-- MATERIAL SHOWN follows --

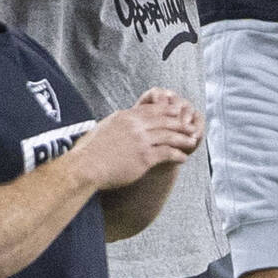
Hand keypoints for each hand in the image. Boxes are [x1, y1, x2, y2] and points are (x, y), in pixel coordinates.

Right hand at [72, 91, 200, 189]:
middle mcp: (135, 126)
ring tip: (192, 141)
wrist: (85, 167)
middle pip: (164, 120)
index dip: (166, 110)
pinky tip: (183, 157)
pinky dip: (177, 154)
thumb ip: (117, 124)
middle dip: (179, 122)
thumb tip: (120, 124)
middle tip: (190, 125)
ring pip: (168, 136)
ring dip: (182, 138)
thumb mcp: (103, 128)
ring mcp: (140, 141)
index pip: (151, 109)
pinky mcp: (144, 157)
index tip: (176, 112)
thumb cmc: (88, 152)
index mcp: (125, 116)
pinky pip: (166, 153)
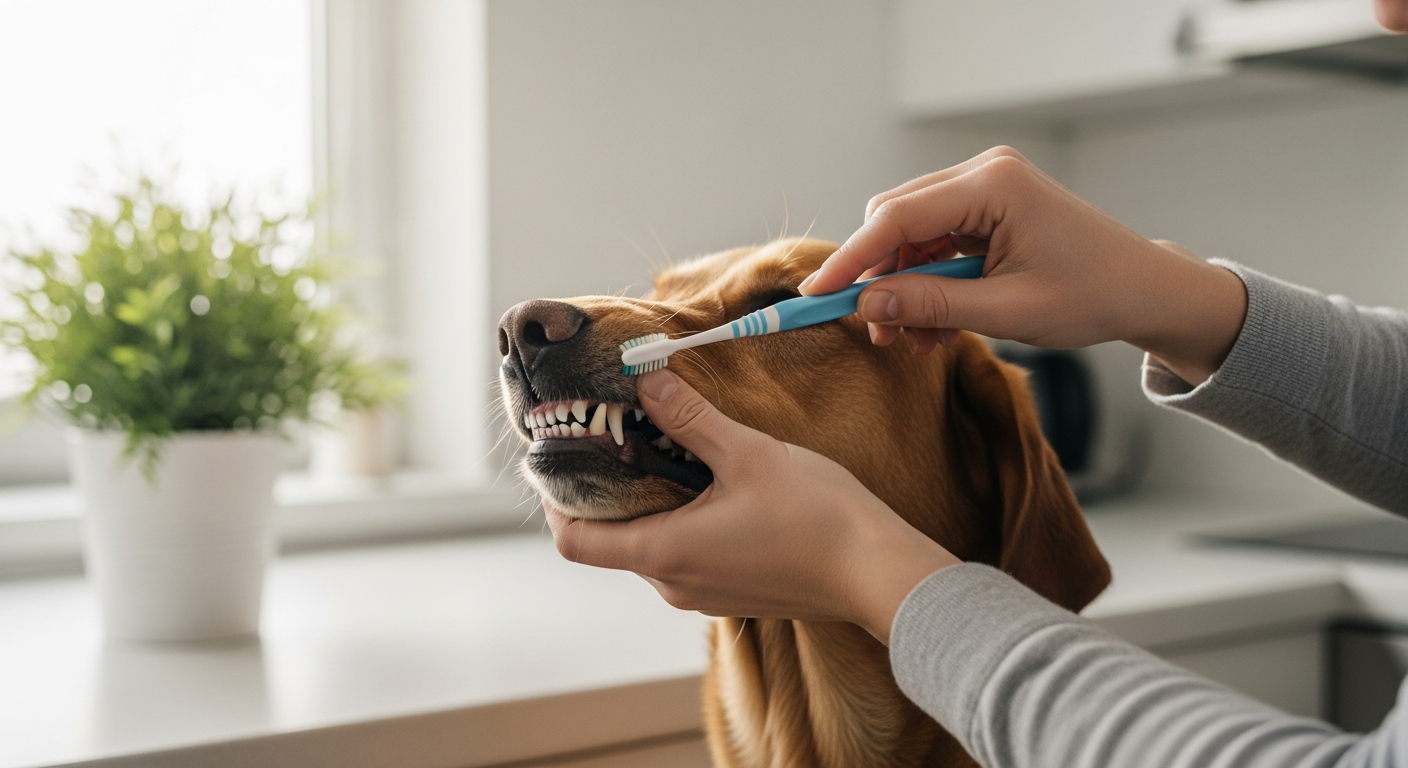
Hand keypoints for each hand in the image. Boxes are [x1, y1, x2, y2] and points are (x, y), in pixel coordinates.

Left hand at [544, 369, 958, 644]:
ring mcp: (704, 594)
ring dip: (648, 503)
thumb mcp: (747, 452)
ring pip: (651, 546)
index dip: (554, 503)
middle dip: (606, 490)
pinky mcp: (733, 592)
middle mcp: (674, 584)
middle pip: (610, 541)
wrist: (880, 573)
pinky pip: (686, 555)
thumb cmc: (817, 517)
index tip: (555, 461)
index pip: (573, 542)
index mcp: (664, 554)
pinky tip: (708, 481)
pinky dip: (680, 520)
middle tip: (614, 436)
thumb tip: (646, 381)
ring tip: (665, 449)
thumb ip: (690, 417)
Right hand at [798, 147, 1247, 385]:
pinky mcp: (985, 208)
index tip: (817, 295)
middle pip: (895, 220)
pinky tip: (936, 323)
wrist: (1143, 289)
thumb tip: (867, 306)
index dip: (851, 259)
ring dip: (903, 288)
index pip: (896, 217)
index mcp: (993, 185)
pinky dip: (925, 283)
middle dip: (878, 279)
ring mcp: (984, 187)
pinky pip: (933, 242)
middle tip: (878, 334)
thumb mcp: (1007, 311)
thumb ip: (932, 305)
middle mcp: (983, 173)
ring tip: (916, 340)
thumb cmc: (1092, 295)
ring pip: (909, 235)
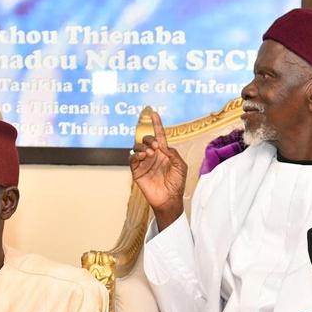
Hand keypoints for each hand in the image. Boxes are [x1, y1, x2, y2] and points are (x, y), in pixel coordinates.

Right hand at [129, 110, 186, 228]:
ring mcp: (144, 162)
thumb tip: (161, 145)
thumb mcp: (180, 165)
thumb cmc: (177, 183)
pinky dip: (135, 154)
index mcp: (163, 152)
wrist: (169, 199)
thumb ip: (173, 153)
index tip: (154, 112)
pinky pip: (131, 158)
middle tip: (155, 147)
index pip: (159, 134)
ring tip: (150, 154)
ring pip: (136, 146)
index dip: (156, 123)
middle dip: (149, 139)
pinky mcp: (136, 171)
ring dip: (142, 147)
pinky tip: (142, 156)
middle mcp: (152, 155)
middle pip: (146, 139)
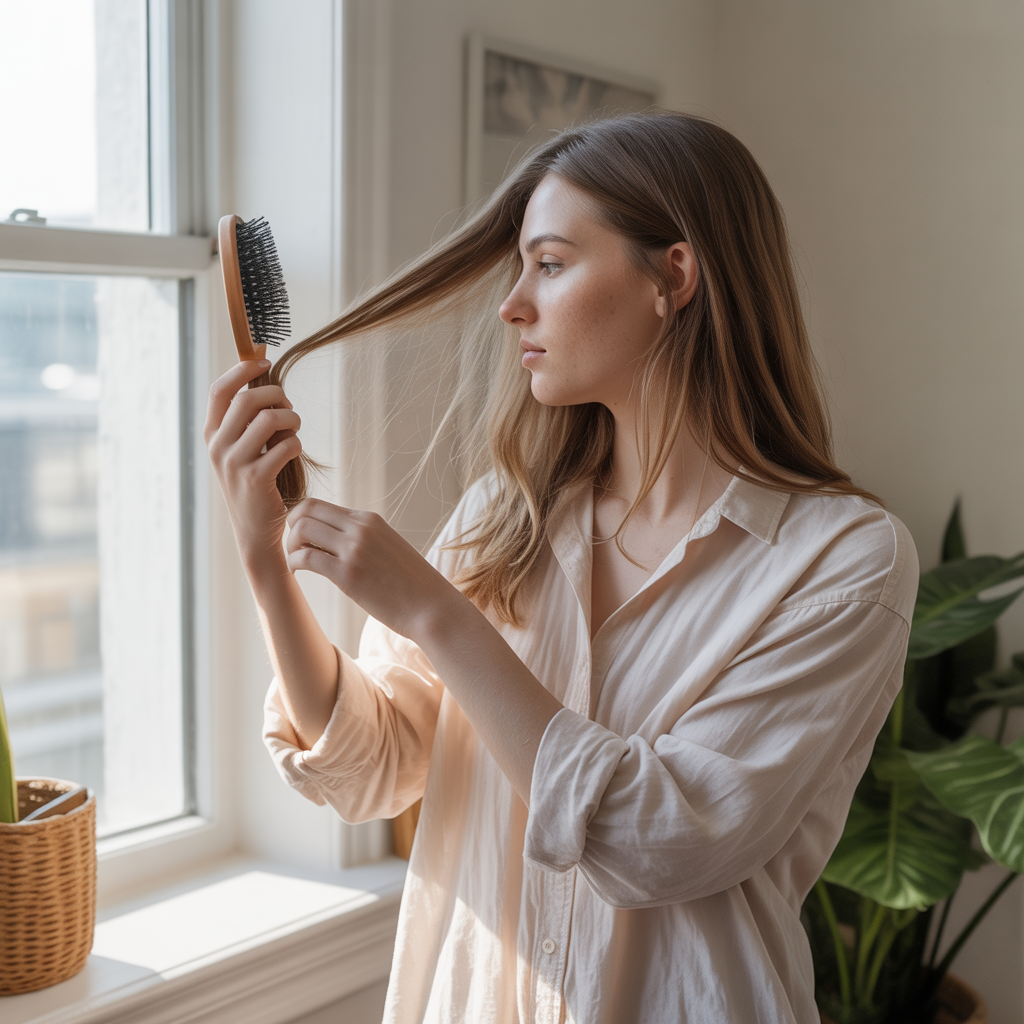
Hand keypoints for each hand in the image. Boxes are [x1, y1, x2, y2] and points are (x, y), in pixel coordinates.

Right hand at [204, 359, 301, 571]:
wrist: (255, 531)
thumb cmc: (255, 483)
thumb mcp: (241, 450)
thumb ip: (247, 421)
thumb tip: (266, 381)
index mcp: (211, 435)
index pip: (220, 390)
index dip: (243, 370)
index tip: (264, 361)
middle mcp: (217, 447)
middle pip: (248, 400)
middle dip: (277, 396)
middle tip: (289, 408)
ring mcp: (234, 464)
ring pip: (269, 419)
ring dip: (291, 419)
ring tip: (294, 429)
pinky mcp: (256, 479)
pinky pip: (285, 445)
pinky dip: (296, 443)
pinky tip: (294, 451)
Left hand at [285, 498, 463, 640]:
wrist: (432, 607)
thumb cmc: (411, 584)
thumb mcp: (388, 547)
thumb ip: (364, 538)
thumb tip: (338, 540)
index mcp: (369, 519)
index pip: (319, 504)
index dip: (301, 519)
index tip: (302, 540)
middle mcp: (361, 528)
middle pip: (305, 510)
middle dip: (291, 529)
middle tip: (295, 551)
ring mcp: (355, 549)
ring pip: (302, 530)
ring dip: (291, 546)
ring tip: (297, 564)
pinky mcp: (348, 574)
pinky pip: (306, 558)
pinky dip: (294, 565)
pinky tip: (299, 575)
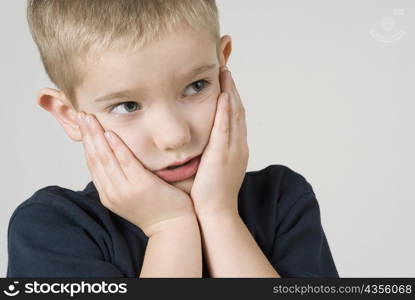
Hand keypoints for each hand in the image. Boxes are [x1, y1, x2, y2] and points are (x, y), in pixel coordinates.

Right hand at [76, 112, 195, 236]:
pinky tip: (110, 133)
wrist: (172, 228)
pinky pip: (126, 162)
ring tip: (89, 118)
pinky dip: (116, 147)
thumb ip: (122, 179)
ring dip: (96, 136)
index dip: (86, 143)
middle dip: (87, 135)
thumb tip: (116, 158)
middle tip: (81, 115)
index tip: (83, 126)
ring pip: (105, 158)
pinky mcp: (140, 186)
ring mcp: (125, 190)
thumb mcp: (131, 195)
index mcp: (108, 194)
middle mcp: (112, 193)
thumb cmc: (156, 209)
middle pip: (94, 159)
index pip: (92, 164)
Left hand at [190, 66, 248, 217]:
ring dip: (231, 91)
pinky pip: (226, 128)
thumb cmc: (209, 193)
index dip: (231, 95)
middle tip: (226, 65)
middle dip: (232, 86)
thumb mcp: (211, 167)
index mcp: (235, 148)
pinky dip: (226, 110)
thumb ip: (207, 150)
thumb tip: (197, 139)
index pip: (234, 115)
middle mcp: (238, 145)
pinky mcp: (223, 155)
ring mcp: (233, 149)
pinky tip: (224, 94)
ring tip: (226, 70)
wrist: (215, 213)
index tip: (224, 79)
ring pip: (234, 114)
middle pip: (237, 109)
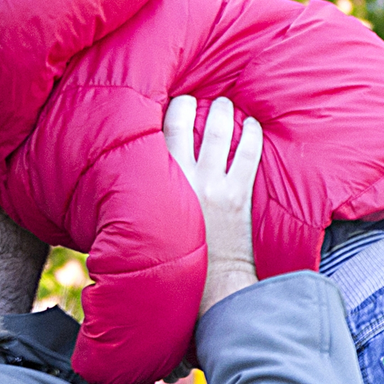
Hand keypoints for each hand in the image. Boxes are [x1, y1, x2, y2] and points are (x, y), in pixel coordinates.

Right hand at [163, 95, 262, 314]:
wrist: (211, 284)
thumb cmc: (177, 259)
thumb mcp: (149, 225)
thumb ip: (143, 200)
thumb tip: (132, 187)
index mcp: (159, 185)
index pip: (158, 135)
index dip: (163, 113)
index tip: (167, 104)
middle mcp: (185, 179)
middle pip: (185, 124)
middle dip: (189, 105)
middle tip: (194, 99)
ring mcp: (214, 185)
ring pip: (218, 133)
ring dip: (221, 113)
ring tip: (222, 104)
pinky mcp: (239, 194)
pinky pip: (248, 153)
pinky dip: (251, 134)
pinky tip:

-- MATERIAL SHOWN concluded --

__TASK BRIEF__. Every entry above is to be copied verbatim, with the pictures removed.

__RESULT OF THIS EXERCISE__.
Hand keypoints for each hand in the image. Boxes are [x1, y1, x2, y2] and points are (x, y), in pixel coordinates.

Right hand at [72, 91, 200, 189]:
middle mcp: (135, 126)
ring tip: (192, 141)
wrist: (85, 167)
middle pip: (164, 120)
index dip: (166, 110)
pinky tip: (183, 157)
pinky dip: (177, 154)
thumb ip: (117, 124)
middle dip: (179, 122)
thumb tip: (120, 124)
middle tip: (190, 125)
ring pip: (168, 136)
ring dip: (182, 138)
thumb mcp: (103, 128)
ring mcp: (140, 141)
index pip: (151, 109)
pinky mcp: (144, 157)
index tip: (176, 112)
thumb cmc: (88, 152)
index mcp: (125, 116)
pinky pip: (166, 153)
Hand keypoints for each hand in the image. Boxes are [x1, y1, x2, y2] and points are (x, y), in pixel coordinates.

Left hand at [544, 369, 958, 644]:
ring mcp: (704, 594)
ring dip: (648, 503)
thumb mcp: (747, 452)
ring pip: (651, 546)
index dip: (554, 503)
middle dip: (606, 490)
pinky mcp: (733, 592)
middle mcp: (674, 584)
middle pip: (610, 541)
wrist: (880, 573)
pinky pip: (686, 555)
thumb cmc: (817, 517)
index tip: (555, 461)
index pip: (573, 542)
index mcp: (664, 554)
pinky tip: (708, 481)
pinky dip: (680, 520)
middle tip: (614, 436)
thumb tip: (646, 381)
ring tip: (665, 449)
thumb ip: (690, 417)
Right hand at [798, 147, 1247, 385]:
pinky mcp: (985, 208)
index tip: (817, 295)
middle pip: (895, 220)
pinky tip: (936, 323)
wrist: (1143, 289)
thumb tip: (867, 306)
index dip: (851, 259)
ring dip: (903, 288)
index pip: (896, 217)
index mcp: (993, 185)
pinky dip: (925, 283)
middle dip: (878, 279)
ring mcp: (984, 187)
pinky pip: (933, 242)
middle tip: (878, 334)
thumb mcp: (1007, 311)
thumb ip: (932, 305)
middle mcp: (983, 173)
ring tip: (916, 340)
thumb cmc: (1092, 295)
ring pip: (909, 235)
Hand keypoints for each hand in the image. Boxes are [x1, y1, x2, y2] and points are (x, y), in pixel coordinates.

Right hand at [129, 110, 186, 228]:
ring mcp: (144, 162)
thumb tip: (161, 145)
thumb mcp: (180, 165)
thumb cmc: (177, 183)
pinky dip: (135, 154)
index mcp: (163, 152)
wrist: (169, 199)
thumb ip: (173, 153)
index tip: (154, 112)
pinky pip: (131, 158)
middle tip: (155, 147)
index pip: (159, 134)
ring tip: (150, 154)
ring pip: (136, 146)
index dip: (156, 123)
middle dip: (149, 139)
pinky mcp: (136, 171)
ring dip: (142, 147)
pinky tip: (142, 156)
middle mcp: (152, 155)
middle pip: (146, 139)
Hand keypoints for each hand in the image. Boxes are [x1, y1, x2, y2] and points are (x, y), in pixel coordinates.

Right hand at [204, 359, 301, 571]:
wrist: (255, 531)
thumb cmc: (255, 483)
thumb mcp: (241, 450)
thumb ip: (247, 421)
thumb tip: (266, 381)
index mcp: (211, 435)
index pip: (220, 390)
index dip: (243, 370)
index tip: (264, 361)
middle mcp: (217, 447)
middle pip: (248, 400)
middle dip: (277, 396)
middle tip: (289, 408)
ring mcp: (234, 464)
ring pip: (269, 419)
ring dip: (291, 419)
ring tip: (294, 429)
pinky mcp: (256, 479)
pinky pip: (285, 445)
pinky dip: (296, 443)
pinky tip: (294, 451)
Left hand at [285, 498, 463, 640]:
wrist: (432, 607)
thumb cmc: (411, 584)
thumb mcp: (388, 547)
thumb ip: (364, 538)
thumb tip: (338, 540)
index mcp: (369, 519)
index pip: (319, 504)
index dip: (301, 519)
index tip: (302, 540)
middle mcp: (361, 528)
middle pip: (305, 510)
middle dip: (291, 529)
middle tip: (295, 551)
ring mcp: (355, 549)
ring pip: (302, 530)
ring dip: (291, 546)
ring tip: (297, 564)
pinky mcp: (348, 574)
pinky pip: (306, 558)
pinky dip: (294, 565)
pinky tip: (299, 575)
Hand keypoints for each hand in the image. Boxes are [x1, y1, x2, y2] and points are (x, y), in pixel coordinates.

Right hand at [76, 112, 195, 236]:
pinky tip: (110, 133)
wrist: (172, 228)
pinky pip: (126, 162)
ring tip: (89, 118)
pinky dip: (116, 147)
thumb ip: (122, 179)
ring dip: (96, 136)
index dip: (86, 143)
middle dip: (87, 135)
thumb tip: (116, 158)
middle tip: (81, 115)
index tip: (83, 126)
ring pip: (105, 158)
pinky mcp: (140, 186)
ring mcp: (125, 190)
thumb mcp: (131, 195)
index mcp: (108, 194)
middle mcp: (112, 193)
thumb cmc: (156, 209)
middle pip: (94, 159)
index pip: (92, 164)
Left hand at [190, 66, 248, 217]:
ring dip: (231, 91)
pinky pip: (226, 128)
thumb cmc: (209, 193)
index dip: (231, 95)
middle tip: (226, 65)
middle dip: (232, 86)
thumb mcp: (211, 167)
index mcp: (235, 148)
pinky dip: (226, 110)
thumb ip: (207, 150)
thumb tip: (197, 139)
index pip: (234, 115)
middle mcp: (238, 145)
pinky mcp: (223, 155)
ring mcp: (233, 149)
pinky tip: (224, 94)
ring tip: (226, 70)
wrist: (215, 213)
index tip: (224, 79)
ring pip: (234, 114)
middle pip: (237, 109)
Hand keypoints for each hand in the image. Boxes are [x1, y1, x2, y2] and points are (x, y), in pixel coordinates.

Right hand at [163, 95, 262, 314]:
wrist: (211, 284)
thumb cmc: (177, 259)
thumb mcp: (149, 225)
thumb ip: (143, 200)
thumb tip: (132, 187)
index mcp: (159, 185)
index pip: (158, 135)
index dip: (163, 113)
index tip: (167, 104)
middle mcp: (185, 179)
middle pip: (185, 124)
middle dip: (189, 105)
middle tip: (194, 99)
ring mcp: (214, 185)
ring pip: (218, 133)
ring dip: (221, 113)
ring tip: (222, 104)
pinky mcp: (239, 194)
pinky pip: (248, 153)
pinky dip: (251, 134)
pinky tip:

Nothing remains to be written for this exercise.